(MATERIAL SHOWN)

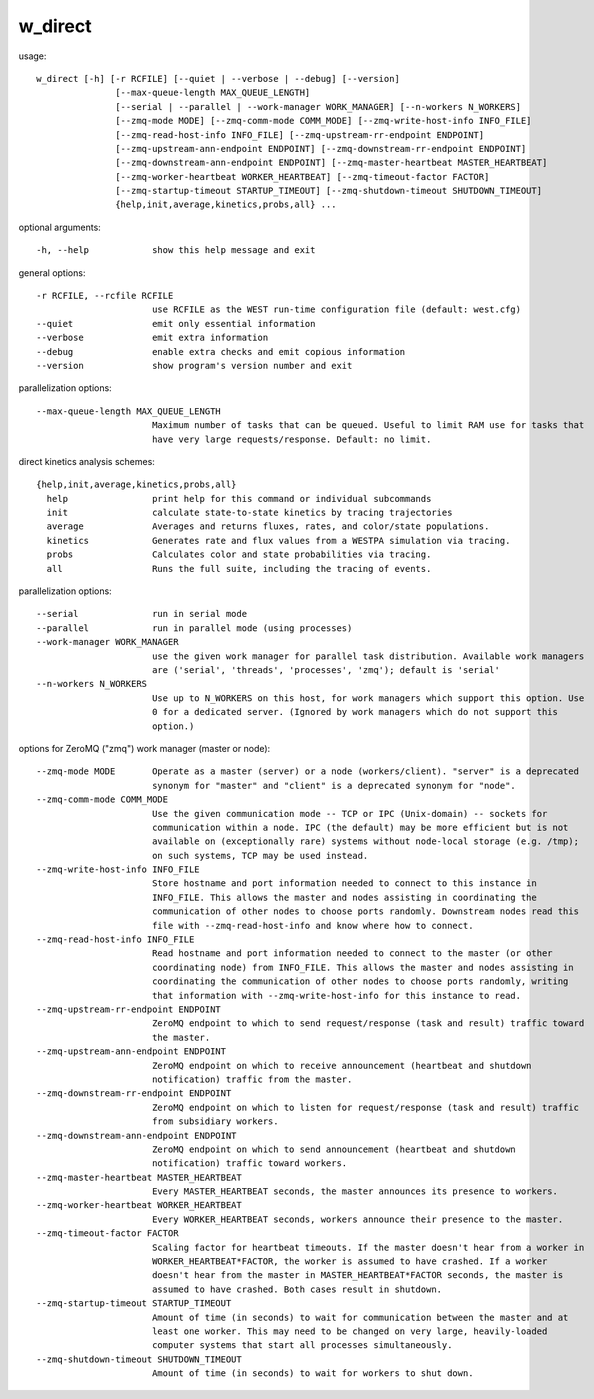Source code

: .. _w_direct:

w_direct
========

usage::

 w_direct [-h] [-r RCFILE] [--quiet | --verbose | --debug] [--version]
                [--max-queue-length MAX_QUEUE_LENGTH]
                [--serial | --parallel | --work-manager WORK_MANAGER] [--n-workers N_WORKERS]
                [--zmq-mode MODE] [--zmq-comm-mode COMM_MODE] [--zmq-write-host-info INFO_FILE]
                [--zmq-read-host-info INFO_FILE] [--zmq-upstream-rr-endpoint ENDPOINT]
                [--zmq-upstream-ann-endpoint ENDPOINT] [--zmq-downstream-rr-endpoint ENDPOINT]
                [--zmq-downstream-ann-endpoint ENDPOINT] [--zmq-master-heartbeat MASTER_HEARTBEAT]
                [--zmq-worker-heartbeat WORKER_HEARTBEAT] [--zmq-timeout-factor FACTOR]
                [--zmq-startup-timeout STARTUP_TIMEOUT] [--zmq-shutdown-timeout SHUTDOWN_TIMEOUT]
                {help,init,average,kinetics,probs,all} ...

optional arguments::

  -h, --help            show this help message and exit

general options::

  -r RCFILE, --rcfile RCFILE
                        use RCFILE as the WEST run-time configuration file (default: west.cfg)
  --quiet               emit only essential information
  --verbose             emit extra information
  --debug               enable extra checks and emit copious information
  --version             show program's version number and exit

parallelization options::

  --max-queue-length MAX_QUEUE_LENGTH
                        Maximum number of tasks that can be queued. Useful to limit RAM use for tasks that
                        have very large requests/response. Default: no limit.

direct kinetics analysis schemes::

  {help,init,average,kinetics,probs,all}
    help                print help for this command or individual subcommands
    init                calculate state-to-state kinetics by tracing trajectories
    average             Averages and returns fluxes, rates, and color/state populations.
    kinetics            Generates rate and flux values from a WESTPA simulation via tracing.
    probs               Calculates color and state probabilities via tracing.
    all                 Runs the full suite, including the tracing of events.

parallelization options::

  --serial              run in serial mode
  --parallel            run in parallel mode (using processes)
  --work-manager WORK_MANAGER
                        use the given work manager for parallel task distribution. Available work managers
                        are ('serial', 'threads', 'processes', 'zmq'); default is 'serial'
  --n-workers N_WORKERS
                        Use up to N_WORKERS on this host, for work managers which support this option. Use
                        0 for a dedicated server. (Ignored by work managers which do not support this
                        option.)

options for ZeroMQ ("zmq") work manager (master or node)::

  --zmq-mode MODE       Operate as a master (server) or a node (workers/client). "server" is a deprecated
                        synonym for "master" and "client" is a deprecated synonym for "node".
  --zmq-comm-mode COMM_MODE
                        Use the given communication mode -- TCP or IPC (Unix-domain) -- sockets for
                        communication within a node. IPC (the default) may be more efficient but is not
                        available on (exceptionally rare) systems without node-local storage (e.g. /tmp);
                        on such systems, TCP may be used instead.
  --zmq-write-host-info INFO_FILE
                        Store hostname and port information needed to connect to this instance in
                        INFO_FILE. This allows the master and nodes assisting in coordinating the
                        communication of other nodes to choose ports randomly. Downstream nodes read this
                        file with --zmq-read-host-info and know where how to connect.
  --zmq-read-host-info INFO_FILE
                        Read hostname and port information needed to connect to the master (or other
                        coordinating node) from INFO_FILE. This allows the master and nodes assisting in
                        coordinating the communication of other nodes to choose ports randomly, writing
                        that information with --zmq-write-host-info for this instance to read.
  --zmq-upstream-rr-endpoint ENDPOINT
                        ZeroMQ endpoint to which to send request/response (task and result) traffic toward
                        the master.
  --zmq-upstream-ann-endpoint ENDPOINT
                        ZeroMQ endpoint on which to receive announcement (heartbeat and shutdown
                        notification) traffic from the master.
  --zmq-downstream-rr-endpoint ENDPOINT
                        ZeroMQ endpoint on which to listen for request/response (task and result) traffic
                        from subsidiary workers.
  --zmq-downstream-ann-endpoint ENDPOINT
                        ZeroMQ endpoint on which to send announcement (heartbeat and shutdown
                        notification) traffic toward workers.
  --zmq-master-heartbeat MASTER_HEARTBEAT
                        Every MASTER_HEARTBEAT seconds, the master announces its presence to workers.
  --zmq-worker-heartbeat WORKER_HEARTBEAT
                        Every WORKER_HEARTBEAT seconds, workers announce their presence to the master.
  --zmq-timeout-factor FACTOR
                        Scaling factor for heartbeat timeouts. If the master doesn't hear from a worker in
                        WORKER_HEARTBEAT*FACTOR, the worker is assumed to have crashed. If a worker
                        doesn't hear from the master in MASTER_HEARTBEAT*FACTOR seconds, the master is
                        assumed to have crashed. Both cases result in shutdown.
  --zmq-startup-timeout STARTUP_TIMEOUT
                        Amount of time (in seconds) to wait for communication between the master and at
                        least one worker. This may need to be changed on very large, heavily-loaded
                        computer systems that start all processes simultaneously.
  --zmq-shutdown-timeout SHUTDOWN_TIMEOUT
                        Amount of time (in seconds) to wait for workers to shut down.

(End MATERIAL SHOWN)

PROMPT: Where does the word "choose" occur in the data? Copy every line that has it.

THE COMPLETED TASK:
                        communication of other nodes to choose ports randomly. Downstream nodes read this
                        coordinating the communication of other nodes to choose ports randomly, writing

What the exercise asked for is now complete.